The next portion of the Messiah’s message is a roll-call of destroyed cities, two of which are familiar names and the rest of which are mentioned only here (see vv. 6–8). All, however, fall under the rubric of being wicked. In addition to the literal reality, this catalogue stands as the type of last-days’ destruction. The same natural violence and destruction of the wicked will also accompany the Messiah’s second and final coming.
The first city listed is Zarahemla, chief city of the Nephite polity since for more than two hundred years. Only fifty-three years earlier, its inhabitants had embraced rule by the Gadiantons (Hel. 6:33). Even after their expulsion and the people’s brief return to faithfulness, the major disruptions of a new secret combination among the judges had brought down the Nephite government three years earlier (3 Ne. 7:9–14).
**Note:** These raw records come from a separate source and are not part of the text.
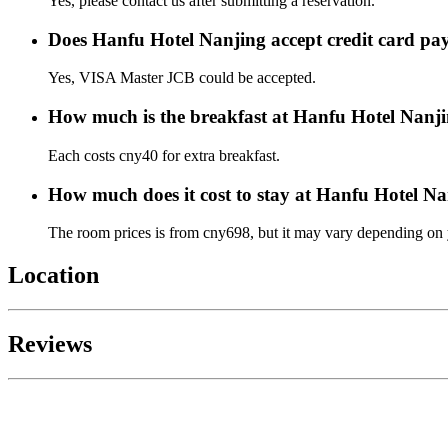
Yes, please contact us after submitting a reservation.
Does Hanfu Hotel Nanjing accept credit card p
Yes, VISA Master JCB could be accepted.
How much is the breakfast at Hanfu Hotel Nanj
Each costs cny40 for extra breakfast.
How much does it cost to stay at Hanfu Hotel N
The room prices is from cny698, but it may vary depending on yo
Location
Reviews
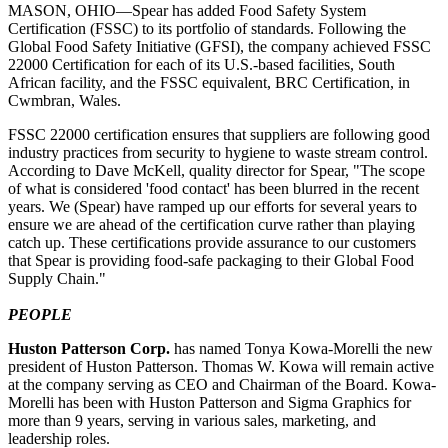
MASON, OHIO—Spear has added Food Safety System
Certification (FSSC) to its portfolio of standards. Following the
Global Food Safety Initiative (GFSI), the company achieved FSSC
22000 Certification for each of its U.S.-based facilities, South
African facility, and the FSSC equivalent, BRC Certification, in
Cwmbran, Wales.
FSSC 22000 certification ensures that suppliers are following good
industry practices from security to hygiene to waste stream control.
According to Dave McKell, quality director for Spear, "The scope
of what is considered 'food contact' has been blurred in the recent
years. We (Spear) have ramped up our efforts for several years to
ensure we are ahead of the certification curve rather than playing
catch up. These certifications provide assurance to our customers
that Spear is providing food-safe packaging to their Global Food
Supply Chain."
PEOPLE
Huston Patterson Corp.
has named
Tonya Kowa-Morelli
the new
president of Huston Patterson. Thomas W. Kowa will remain active
at the company serving as CEO and Chairman of the Board. Kowa-
Morelli has been with Huston Patterson and Sigma Graphics for
more than 9 years, serving in various sales, marketing, and
leadership roles.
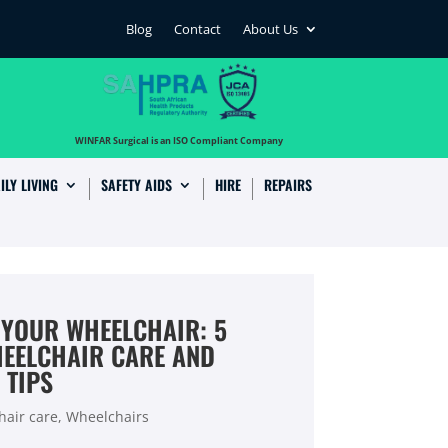
Blog
Contact
About Us
…
WINFAR Surgical is an ISO Compliant Company
ILY LIVING
SAFETY AIDS
HIRE
REPAIRS
 YOUR WHEELCHAIR: 5
HEELCHAIR CARE AND
 TIPS
air care
,
Wheelchairs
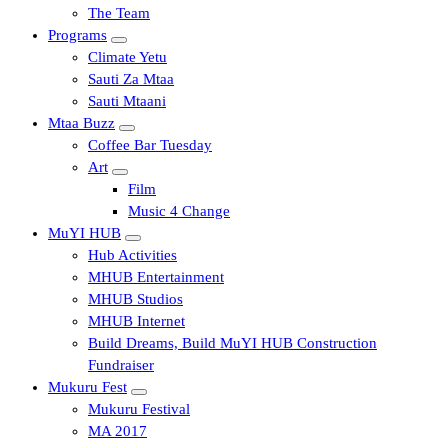
The Team
Programs
Climate Yetu
Sauti Za Mtaa
Sauti Mtaani
Mtaa Buzz
Coffee Bar Tuesday
Art
Film
Music 4 Change
MuYI HUB
Hub Activities
MHUB Entertainment
MHUB Studios
MHUB Internet
Build Dreams, Build MuYI HUB Construction
Fundraiser
Mukuru Fest
Mukuru Festival
MA 2017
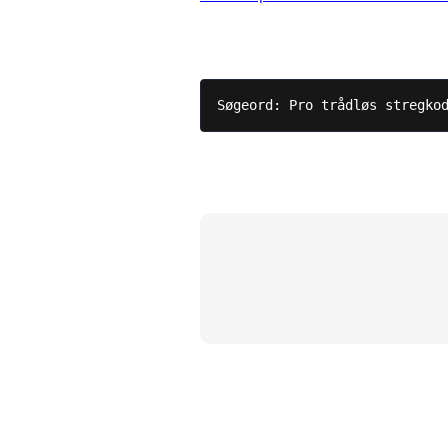
Søgeord: Pro trådløs stregko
The dissolution of the government is evidence that Zarahemla had too few righteous to rescue the government. Now, not only the government but its former capital have been destroyed. Mentioning Zarahemla first symbolizes the purging of the entire Nephite nation.
The city of Zarahemla will be rebuilt in approximately twenty-five years (4 Ne. 1:6, 8), but it apparently never returned to its former status as capital of the Nephite polity. The geographic shift northward begins in earnest after this point, with Bountiful apparently serving as the Nephite capital.